In the machine age, the human’s answer must be to become even more human
(Photo by Andy Kelly on Unsplash)
I had the pleasure of hosting some people from the future earlier this week.
Let me explain. No, I haven’t discovered a time machine. I did not whisk in my guests from a future era by reassembling their molecules in the here and now. I was actually hosting futurists from The Center for the Future of Work, a think-tank set up Cognizant, one of the world’s leading technology services firms.
My guests may not actually live in the future, but their jobs certainly entail not being in the present. Their job description is to be five or ten years ahead of the rest of us in understanding and forecasting the many profound changes that may be coming in our careers, business models, and societies.
The fact that technological disruption looms large in all our lives is not news to regular readers of this column. But it was reassuring to listen to experts whose job it is to evaluate and research the many technologies driving profound change in business platforms and work patterns.
Many people are deeply concerned about a “jobless future” – the idea that automation, robotics and artificial intelligence will lay waste to millions of existing jobs. Many of us will simply not be able to cope with machines that are stronger, faster – and someday, more intelligent – than we are.
The folks at Cognizant are more optimistic. They recognize that many jobs currently done by humans will indeed be retired. Machines will certainly be able to drive things, carry things, process things and do dangerous things much better than we can. But they also recognize certain timeless truths; that it has always been thus (work has always changed, and many jobs always become redundant – elevator operator, anyone?); and that we should never underestimate human ingenuity. When we are freed up to do other things, we generally find better things to do – and create more work.
We should also not bemoan the loss of certain types of jobs. Who wants to be a ditch digger or road builder or construction worker, after all? People do those jobs because they have no choice. That should not be the work of humans. If we can escape this past, escape it we should. To that list we will soon add miner, soldier, fireman…
A final truth is profound: machines also need man. Humans are still needed to create the machines, market them, sell them; and machines are tools, tools that we must design to be good for us and make us better. We are substandard in so many fields of endeavour, and if we can upgrade our healthcare, our education, our money management and much more, why should we resist? This future is there for us to shape, not to be disrupted by.
So how will YOU survive (and thrive in) the new machine age, the so-called fourth industrial revolution?
I have said it often on this page, in my leadership programmes, in talks and seminars across Africa: the human’s answer to the machine has to be to become even more human. We can’t outdo the machine; we can only elevate ourselves to exist above it, on a higher plane.
What my futurist friends offered was a handy framework that allows us all to think about our futures. There are “3 Cs” for you to contemplate: Coaching, Caring and Connecting. If your job is to help people get better at things; to care about their health, wellbeing or spirit; or to act as the connector to opportunities and better ways of doing things; you’ll pretty much always have a job.

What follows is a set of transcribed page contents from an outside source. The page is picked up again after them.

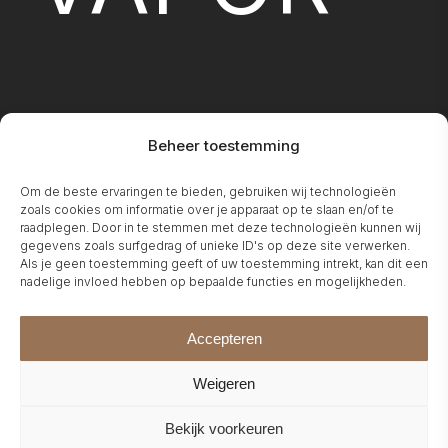
Beheer toestemming
FIREPLA
Om de beste ervaringen te bieden, gebruiken wij technologieën
zoals cookies om informatie over je apparaat op te slaan en/of te
raadplegen. Door in te stemmen met deze technologieën kunnen wij
gegevens zoals surfgedrag of unieke ID's op deze site verwerken.
Als je geen toestemming geeft of uw toestemming intrekt, kan dit een
nadelige invloed hebben op bepaalde functies en mogelijkheden.
Accepteren
Weigeren
Bekijk voorkeuren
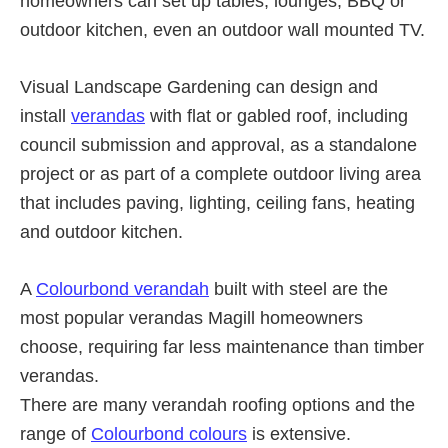
homeowners can set up tables, lounges, BBQ or
outdoor kitchen, even an outdoor wall mounted TV.
Visual Landscape Gardening can design and
install
verandas
with flat or gabled roof, including
council submission and approval, as a standalone
project or as part of a complete outdoor living area
that includes paving, lighting, ceiling fans, heating
and outdoor kitchen.
A
Colourbond verandah
built with steel are the
most popular verandas Magill homeowners
choose, requiring far less maintenance than timber
verandas.
There are many verandah roofing options and the
range of
Colourbond colours
is extensive.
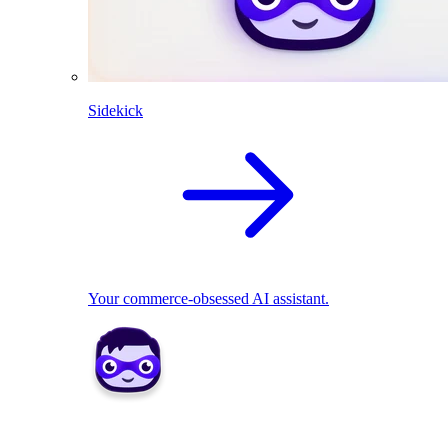
Sidekick
Your commerce-obsessed AI assistant.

I would go further and advise that your business should also be focused on the 3 Cs of the future. Does it coach people to achieve more? Does it show genuine human empathy for its constituents? Does it act as a gateway or portal or network to better things? That business, too, has little to worry about. It will remain useful to its customers, and that is the best way to survive any business disruption.
In sum, what’s the lesson from the future? Embrace the new tech, don’t diss or resist it. Play nice. Augment and enhance yourself and your work with technology, so that we all get uplifted. If work improves, lives improve. As the waves of mind-boggling technological change swirl around us, remember the 3 ‘Cs’: are you coaching enough, caring enough, connecting enough? The work of humans lies right there.